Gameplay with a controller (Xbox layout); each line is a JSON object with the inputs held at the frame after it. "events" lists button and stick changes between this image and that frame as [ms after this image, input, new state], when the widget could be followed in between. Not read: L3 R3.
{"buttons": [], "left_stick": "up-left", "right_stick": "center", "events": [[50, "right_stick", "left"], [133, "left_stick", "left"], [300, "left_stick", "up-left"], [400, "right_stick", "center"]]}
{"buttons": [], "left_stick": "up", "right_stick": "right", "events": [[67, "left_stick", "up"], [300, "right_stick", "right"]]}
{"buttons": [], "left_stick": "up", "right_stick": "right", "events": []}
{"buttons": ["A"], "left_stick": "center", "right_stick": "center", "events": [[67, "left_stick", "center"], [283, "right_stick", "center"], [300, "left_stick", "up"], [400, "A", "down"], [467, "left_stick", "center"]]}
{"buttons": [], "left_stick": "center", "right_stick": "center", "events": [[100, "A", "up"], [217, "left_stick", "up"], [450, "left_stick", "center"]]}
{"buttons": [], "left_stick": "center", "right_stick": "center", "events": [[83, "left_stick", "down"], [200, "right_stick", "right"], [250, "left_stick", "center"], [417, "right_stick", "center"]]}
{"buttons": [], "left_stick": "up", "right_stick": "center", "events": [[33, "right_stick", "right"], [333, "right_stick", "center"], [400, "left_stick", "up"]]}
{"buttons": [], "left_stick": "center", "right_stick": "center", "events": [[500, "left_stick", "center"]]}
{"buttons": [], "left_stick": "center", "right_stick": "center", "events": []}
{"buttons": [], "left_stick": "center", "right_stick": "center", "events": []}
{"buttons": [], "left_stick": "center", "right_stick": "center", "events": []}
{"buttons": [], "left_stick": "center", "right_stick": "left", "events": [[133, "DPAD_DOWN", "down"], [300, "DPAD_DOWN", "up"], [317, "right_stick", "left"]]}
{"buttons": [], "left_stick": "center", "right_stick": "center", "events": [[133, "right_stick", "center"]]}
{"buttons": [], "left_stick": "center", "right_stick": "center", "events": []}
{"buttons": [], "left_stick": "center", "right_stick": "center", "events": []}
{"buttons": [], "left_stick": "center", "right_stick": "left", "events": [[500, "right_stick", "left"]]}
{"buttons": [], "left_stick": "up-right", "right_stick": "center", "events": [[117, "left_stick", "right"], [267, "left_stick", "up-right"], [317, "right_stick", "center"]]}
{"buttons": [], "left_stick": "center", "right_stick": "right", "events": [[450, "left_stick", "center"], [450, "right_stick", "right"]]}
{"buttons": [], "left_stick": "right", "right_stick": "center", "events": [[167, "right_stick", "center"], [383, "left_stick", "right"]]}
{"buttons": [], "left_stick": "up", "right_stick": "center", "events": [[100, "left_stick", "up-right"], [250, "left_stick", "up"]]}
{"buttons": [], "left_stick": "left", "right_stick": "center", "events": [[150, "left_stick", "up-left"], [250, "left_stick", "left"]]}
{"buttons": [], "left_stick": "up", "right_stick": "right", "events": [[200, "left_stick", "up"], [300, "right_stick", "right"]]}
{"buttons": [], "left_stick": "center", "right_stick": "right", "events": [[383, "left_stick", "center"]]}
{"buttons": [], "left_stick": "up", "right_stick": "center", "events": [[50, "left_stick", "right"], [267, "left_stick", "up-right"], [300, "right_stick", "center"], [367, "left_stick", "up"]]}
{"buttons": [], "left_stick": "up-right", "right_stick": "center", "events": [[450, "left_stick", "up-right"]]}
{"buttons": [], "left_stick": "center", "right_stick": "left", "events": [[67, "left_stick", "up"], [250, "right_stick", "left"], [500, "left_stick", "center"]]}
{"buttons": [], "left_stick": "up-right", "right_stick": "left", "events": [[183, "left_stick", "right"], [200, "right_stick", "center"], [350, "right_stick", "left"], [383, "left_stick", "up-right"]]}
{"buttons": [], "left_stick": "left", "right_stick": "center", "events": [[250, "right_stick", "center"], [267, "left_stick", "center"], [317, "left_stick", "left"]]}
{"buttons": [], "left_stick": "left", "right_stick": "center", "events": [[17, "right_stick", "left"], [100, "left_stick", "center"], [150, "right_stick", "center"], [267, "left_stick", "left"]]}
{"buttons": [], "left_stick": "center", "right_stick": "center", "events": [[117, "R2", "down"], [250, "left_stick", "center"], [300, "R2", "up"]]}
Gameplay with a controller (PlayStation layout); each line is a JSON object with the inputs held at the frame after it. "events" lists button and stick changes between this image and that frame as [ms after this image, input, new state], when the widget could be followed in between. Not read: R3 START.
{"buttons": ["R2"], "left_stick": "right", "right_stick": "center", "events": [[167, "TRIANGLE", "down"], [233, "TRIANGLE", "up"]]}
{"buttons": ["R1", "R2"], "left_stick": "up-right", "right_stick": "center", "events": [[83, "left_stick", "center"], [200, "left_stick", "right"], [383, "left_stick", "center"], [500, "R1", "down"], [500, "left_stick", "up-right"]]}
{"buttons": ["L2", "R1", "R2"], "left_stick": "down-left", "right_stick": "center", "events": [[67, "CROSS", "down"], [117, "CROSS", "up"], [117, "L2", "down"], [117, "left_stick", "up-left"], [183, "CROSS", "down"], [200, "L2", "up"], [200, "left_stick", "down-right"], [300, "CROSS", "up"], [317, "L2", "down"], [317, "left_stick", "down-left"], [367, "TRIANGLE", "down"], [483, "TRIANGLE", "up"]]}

┄┄┄┄┄┄┄┄┄┄

§ **ABOUT THIS TASK**
Each record must appear again, word for word.

§ **PROBLEM SOLUTION**
Gameplay with a controller (Xbox layout); each line is a JSON object with the inputs held at the frame after it. "events" lists button and stick changes between this image and that frame as [ms after this image, input, new state], when the widget could be followed in between. Not read: L3 R3.
{"buttons": [], "left_stick": "up-left", "right_stick": "center", "events": [[50, "right_stick", "left"], [133, "left_stick", "left"], [300, "left_stick", "up-left"], [400, "right_stick", "center"]]}
{"buttons": [], "left_stick": "up", "right_stick": "right", "events": [[67, "left_stick", "up"], [300, "right_stick", "right"]]}
{"buttons": [], "left_stick": "up", "right_stick": "right", "events": []}
{"buttons": ["A"], "left_stick": "center", "right_stick": "center", "events": [[67, "left_stick", "center"], [283, "right_stick", "center"], [300, "left_stick", "up"], [400, "A", "down"], [467, "left_stick", "center"]]}
{"buttons": [], "left_stick": "center", "right_stick": "center", "events": [[100, "A", "up"], [217, "left_stick", "up"], [450, "left_stick", "center"]]}
{"buttons": [], "left_stick": "center", "right_stick": "center", "events": [[83, "left_stick", "down"], [200, "right_stick", "right"], [250, "left_stick", "center"], [417, "right_stick", "center"]]}
{"buttons": [], "left_stick": "up", "right_stick": "center", "events": [[33, "right_stick", "right"], [333, "right_stick", "center"], [400, "left_stick", "up"]]}
{"buttons": [], "left_stick": "center", "right_stick": "center", "events": [[500, "left_stick", "center"]]}
{"buttons": [], "left_stick": "center", "right_stick": "center", "events": []}
{"buttons": [], "left_stick": "center", "right_stick": "center", "events": []}
{"buttons": [], "left_stick": "center", "right_stick": "center", "events": []}
{"buttons": [], "left_stick": "center", "right_stick": "left", "events": [[133, "DPAD_DOWN", "down"], [300, "DPAD_DOWN", "up"], [317, "right_stick", "left"]]}
{"buttons": [], "left_stick": "center", "right_stick": "center", "events": [[133, "right_stick", "center"]]}
{"buttons": [], "left_stick": "center", "right_stick": "center", "events": []}
{"buttons": [], "left_stick": "center", "right_stick": "center", "events": []}
{"buttons": [], "left_stick": "center", "right_stick": "left", "events": [[500, "right_stick", "left"]]}
{"buttons": [], "left_stick": "up-right", "right_stick": "center", "events": [[117, "left_stick", "right"], [267, "left_stick", "up-right"], [317, "right_stick", "center"]]}
{"buttons": [], "left_stick": "center", "right_stick": "right", "events": [[450, "left_stick", "center"], [450, "right_stick", "right"]]}
{"buttons": [], "left_stick": "right", "right_stick": "center", "events": [[167, "right_stick", "center"], [383, "left_stick", "right"]]}
{"buttons": [], "left_stick": "up", "right_stick": "center", "events": [[100, "left_stick", "up-right"], [250, "left_stick", "up"]]}
{"buttons": [], "left_stick": "left", "right_stick": "center", "events": [[150, "left_stick", "up-left"], [250, "left_stick", "left"]]}
{"buttons": [], "left_stick": "up", "right_stick": "right", "events": [[200, "left_stick", "up"], [300, "right_stick", "right"]]}
{"buttons": [], "left_stick": "center", "right_stick": "right", "events": [[383, "left_stick", "center"]]}
{"buttons": [], "left_stick": "up", "right_stick": "center", "events": [[50, "left_stick", "right"], [267, "left_stick", "up-right"], [300, "right_stick", "center"], [367, "left_stick", "up"]]}
{"buttons": [], "left_stick": "up-right", "right_stick": "center", "events": [[450, "left_stick", "up-right"]]}
{"buttons": [], "left_stick": "center", "right_stick": "left", "events": [[67, "left_stick", "up"], [250, "right_stick", "left"], [500, "left_stick", "center"]]}
{"buttons": [], "left_stick": "up-right", "right_stick": "left", "events": [[183, "left_stick", "right"], [200, "right_stick", "center"], [350, "right_stick", "left"], [383, "left_stick", "up-right"]]}
{"buttons": [], "left_stick": "left", "right_stick": "center", "events": [[250, "right_stick", "center"], [267, "left_stick", "center"], [317, "left_stick", "left"]]}
{"buttons": [], "left_stick": "left", "right_stick": "center", "events": [[17, "right_stick", "left"], [100, "left_stick", "center"], [150, "right_stick", "center"], [267, "left_stick", "left"]]}
{"buttons": [], "left_stick": "center", "right_stick": "center", "events": [[117, "R2", "down"], [250, "left_stick", "center"], [300, "R2", "up"]]}
Gameplay with a controller (PlayStation layout); each line is a JSON object with the inputs held at the frame after it. "events" lists button and stick changes between this image and that frame as [ms after this image, input, new state], when the widget could be followed in between. Not read: R3 START.
{"buttons": ["R2"], "left_stick": "right", "right_stick": "center", "events": [[167, "TRIANGLE", "down"], [233, "TRIANGLE", "up"]]}
{"buttons": ["R1", "R2"], "left_stick": "up-right", "right_stick": "center", "events": [[83, "left_stick", "center"], [200, "left_stick", "right"], [383, "left_stick", "center"], [500, "R1", "down"], [500, "left_stick", "up-right"]]}
{"buttons": ["L2", "R1", "R2"], "left_stick": "down-left", "right_stick": "center", "events": [[67, "CROSS", "down"], [117, "CROSS", "up"], [117, "L2", "down"], [117, "left_stick", "up-left"], [183, "CROSS", "down"], [200, "L2", "up"], [200, "left_stick", "down-right"], [300, "CROSS", "up"], [317, "L2", "down"], [317, "left_stick", "down-left"], [367, "TRIANGLE", "down"], [483, "TRIANGLE", "up"]]}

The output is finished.